I passed my driving test more than half my life ago. 1988 if you must know. Second attempt, as it happens. All the best drivers pass second time, so they say. I could never commit the stopping distances to memory and, in any case, they were entirely meaningless as I can’t judge distances from numbers.
No it’s true -a total deficiency. The satnav has underlined my failing. It says: “In 100 meters, turn left. In 200 meters, go left on the roundabout.”
It means nothing to me. Not a clue. I can have a good guess at weights and even small distances “you’re having a laugh, that is never eight inches”.
So it wouldn’t do me any good learning how long it would take to crash at 30mph. Those sorts of things I think I must have learned by driving quite a lot over the years.
I do remember most of the other rules, though. Like on a motorway, you don’t stop, you try to avoid eating in a service station and – you stick to the inside lane, only overtaking if necessary, then returning.
Now I don’t think many of the rules have changed, except that weird country dance manoeuvre you used to have to do a turning right at a crossroads if someone was coming towards you turning to their right.

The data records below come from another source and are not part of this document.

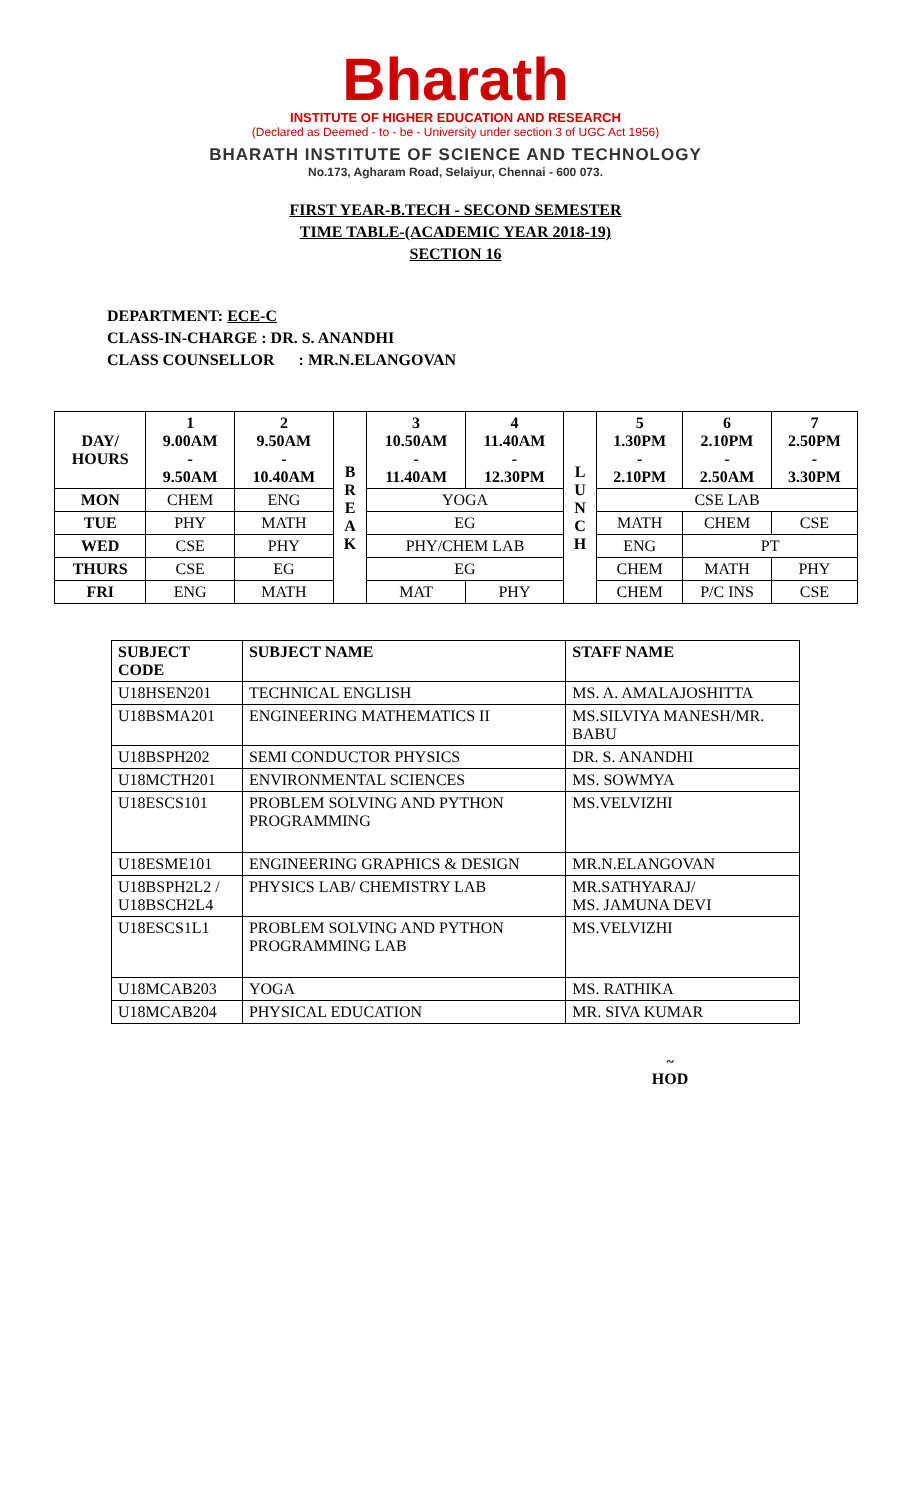Bharath
INSTITUTE OF HIGHER EDUCATION AND RESEARCH
(Declared as Deemed - to - be - University under section 3 of UGC Act 1956)
BHARATH INSTITUTE OF SCIENCE AND TECHNOLOGY
No.173, Agharam Road, Selaiyur, Chennai - 600 073.
FIRST YEAR-B.TECH - SECOND SEMESTER
TIME TABLE-(ACADEMIC YEAR 2018-19)
SECTION 16
DEPARTMENT: ECE-C
CLASS-IN-CHARGE : DR. S. ANANDHI
CLASS COUNSELLOR : MR.N.ELANGOVAN
| DAY/ HOURS | 1 9.00AM - 9.50AM | 2 9.50AM - 10.40AM | B R E A K | 3 10.50AM - 11.40AM | 4 11.40AM - 12.30PM | L U N C H | 5 1.30PM - 2.10PM | 6 2.10PM - 2.50AM | 7 2.50PM - 3.30PM |
| --- | --- | --- | --- | --- | --- | --- | --- | --- | --- |
| MON | CHEM | ENG | | YOGA | | | CSE LAB | | |
| TUE | PHY | MATH | | EG | | | MATH | CHEM | CSE |
| WED | CSE | PHY | | PHY/CHEM LAB | | | ENG | PT | |
| THURS | CSE | EG | | EG | | | CHEM | MATH | PHY |
| FRI | ENG | MATH | | MAT | PHY | | CHEM | P/C INS | CSE |
| SUBJECT CODE | SUBJECT NAME | STAFF NAME |
| U18HSEN201 | TECHNICAL ENGLISH | MS. A. AMALAJOSHITTA |
| U18BSMA201 | ENGINEERING MATHEMATICS II | MS.SILVIYA MANESH/MR. BABU |
| U18BSPH202 | SEMI CONDUCTOR PHYSICS | DR. S. ANANDHI |
| U18MCTH201 | ENVIRONMENTAL SCIENCES | MS. SOWMYA |
| U18ESCS101 | PROBLEM SOLVING AND PYTHON PROGRAMMING | MS.VELVIZHI |
| U18ESME101 | ENGINEERING GRAPHICS & DESIGN | MR.N.ELANGOVAN |
| U18BSPH2L2 / U18BSCH2L4 | PHYSICS LAB/ CHEMISTRY LAB | MR.SATHYARAJ/ MS. JAMUNA DEVI |
| U18ESCS1L1 | PROBLEM SOLVING AND PYTHON PROGRAMMING LAB | MS.VELVIZHI |
| U18MCAB203 | YOGA | MS. RATHIKA |
| U18MCAB204 | PHYSICAL EDUCATION | MR. SIVA KUMAR |
~
HOD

It was the law that overtaking was when you went round to the right of a car in front of you that was going more slowly. On a motorway or dual carriage way this is easier as the oncoming traffic isn’t generally an issue.
But lately, I’ve noticed a new set of manoeuvres coming into play.
Firstly there’s the ‘I’ll just stay in the outside lane because my car is nice and shiny and it’s less effort than indicating and looking and going back over there to the left. Am I in your way, oh sorry. Oer, don’t get all flashy and cross and tailgaty on me. That’s it, I was going to go, but I’m not now’ outside lane hogger.
Admittedly driving around Glasgow’s M8 it’s perilous to saunter along in the inside line oblivious because suddenly you can find yourself on a non-stop route to Govan, Easterhouse or somewhere else you aren’t likely to want to go.
However, the outside lane hogger seems to have given rise to another driving outrage. The undertake.
These are motorists whose lives are so important they can’t possibly wait for the outside lane hogger to get the message. They just drive round them on the left.
They obviously have to be somewhere so urgently that they don’t care that drivers are working on the reasonable assumption that inside lane vehicles will be going more slowly than outside lane ones.
I know they do it in America – you see it in the movies. But America is different, they hang people there. They have sidewalks, trunks and diapers. They charge people who are sick and a lot of them think Donald Trump is a good idea.
So I’d like you to dig out your old Highway Code book and remind yourself of the rules. Undertaking is against them, it’s selfish and it really annoys me. Please stop.
Pic: Boy One gets his first set of wheels
Heather says
ha ha ha ha! I have to agree. However out here my only beef is with the reindeer that think hanging out and having a nap on the main road is a good idea.
Ellen Arnison says
Heather, thanks. Sometimes I think we'd be better off with herds of sleepy reindeer than some of the morons on our roads.
JulieB says
Haha! I did a similar post a while ago as part of a meme – I am soooooo with you on this!
Ellen Arnison says
Julie, I'm glad it isn't just me.
Mike Ritchie says
Good post.
I think there are too many people who become a law unto themselves when they get behind the wheel.
I'm thinking of the total clot in Shawlands yesterday who tried to turn right into a clearly signed “no entry.” Journey route denied, he then reversed into middle of the road, started a three-point turn and then decided he deserved to get back into the space in the queue he had left, right in front of me. OK. I'm courteous.
Then as lights ahead turned to red, Mr mince-for-brains roared through them, drove on for ten yards, then did a U-turn in front of approaching traffic and zoomed through red lights – again – this time turning left.
A real, grade one idiot.
Ellen Arnison says
Mike, I imagine Shawlands Clot is a miserable individual with dry rot and athlete's foot.
The other ones who really wind me up are those who hurtle up to the barriers of a closed lane and expect to be let in by those of us who have patiently queued for ages.
scribblercraig says
I need to take a differing view on this one. If someone is blocking me – and will not move over for love or money – and it is safe for me to do so, then what's the problem? Should I sit behind some idiot who may be causing a tailback with their actions if I can safely get past them?
Ellen Arnison says
Craig, Hmm. You're with the Panther on that one. I agree that outside lane hogging is pretty low behavior too, but still not as bad as impatient undertaking (in my book). We obviously need a 'move left' campaign.
Ellen Arnison says
Louisa, Thanks – it is very annoying, isn't it? I'd love to hear what gets your goat about American drivers.
Donna says
Must confess my guilt, during 8 years of commuting on the M8 from Edinburgh to Glasgow, that I occasionally took up ScribblerCraig’s stance and moved carefully along the inside lane to get past the numpty sauntering along the outside lane without a care in the world (and often oblivious to the tailback of traffic behind them).
Sorry. Not saying it’s right. Or clever.